What is the role of culture in such a situation?

Culture is an instrument for shining a light on differences so that they become visible and comprehensible. Through the medium of culture, we can tell each other about ourselves – and at the same time find ways to overcome these differences.

So, culture as a sort of therapy?

It is at least capable of triggering an important maturation process. We were in a similar situation during the demise of the GDR. At that time, everyone was talking about unification and trying to eliminate the differences between the two halves of Germany as quickly as possible. Yet it wasn’t that simple: we were coming from a different starting point; we had experienced different things and had different stories to tell. Of course, recognising differences and showing tolerance is diffcult, but in my opinion, we missed a chance then.

Although there were plenty of authors who wrote about life in the GDR and in West Germany…

Agreed, but in the sense of a division of labour: some write about their experience in the East while “Generation Golf” do their own thing – but basically both are speaking only to their own audience. is was more introspection than dialogue; ultimately, the two groups did not become any closer.

Dresden is a city that is not only renowned for culture but also for being at the cutting edge of technology. How does this affect your perspective of the city?

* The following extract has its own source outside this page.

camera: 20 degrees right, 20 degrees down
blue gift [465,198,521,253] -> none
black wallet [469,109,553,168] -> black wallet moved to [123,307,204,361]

This combination of history and ultramodern technology is, in my opinion, the distinguishing feature of the European city, not only of Dresden. We need a concept of culture that extends to technology. In Dresden, we have good conditions for this, because there are so many research institutes that are working on the technologies of the future. But that must not be something that scientists do in their labs without the city being aware of it. The job of culture is to connect city and technology.

And how does that work?

You can only convince people of the benefits that accrue from innovation by showing them that it helps them to solve problems that would otherwise be insoluble. Participation politics, grassroots democracy – the scope for all of this has been enhanced by modern technology. ‘Occupy Wall Street’ and later grassroots movements also sprang from the concept of digitisation.

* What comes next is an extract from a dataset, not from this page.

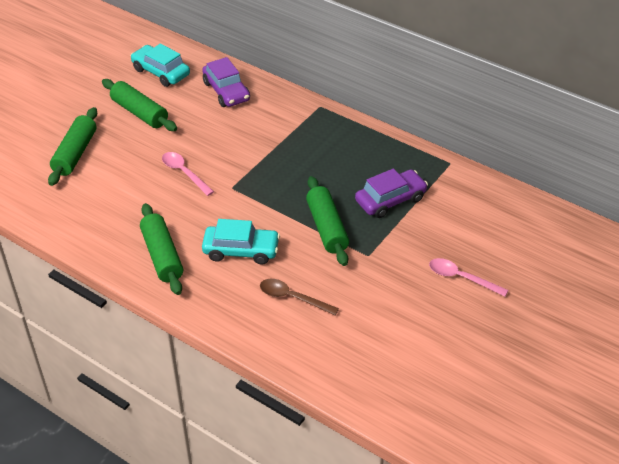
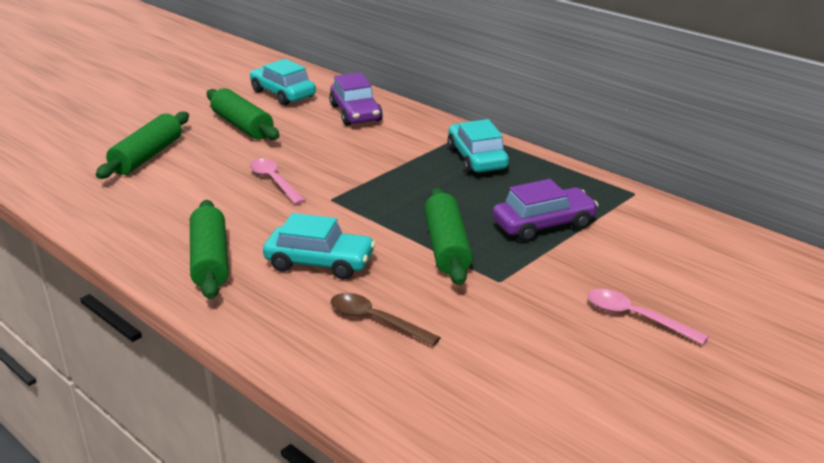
camera: 10 degrees right, 15 degrees down
none -> turquoise car [447,119,509,174]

Digital technologies are increasingly accused of dumbing down debates and playing into the hands of populists… 

Of course, every invention has the potential for both good and evil. As I see it, the most important argument to be levelled against the critics of technology is that, because populists tend to exploit innovation for their purposes, it gives us every reason to use the same innovation in a different, open way. These advances are coming about anyway, so simply saying no won’t stop them happening. And your rationale risks being misunderstood.

If Dresden’s application is successful, it will become Capital of Culture in 2025. What do you expect to be of special importance in that year? 

By 2025, half the population of Dresden will be under 45. This means that they will only know the Cold War from a childhood perspective or from listening to accounts from older people. At the same time, these people will be ‘digital natives’. That means you can’t just leave the job of drawing up the programme for 2025 to someone like me. Instead, I need to be asking today’s 16 year olds to imagine the future and to tell me what they would like to do. If I don’t listen to that, I am doomed to fail.

Michael Schindhelm was born in 1960 in Eisenach. As a student of Chemistry, he spent several years in Russia. He worked as a translator, author and dramaturge; was director of the theatres in Gera and Basel and director general of the Berlin Opera Foundation. In 2007, Schindhelm went to Dubai as a manager of cultural projects. His documentary film, The Chinese Lives of Uli Sigg, was recently released, and he has also had his book Walter Spies: Ein exotisches Leben (Walter Spies: An exotic life) published.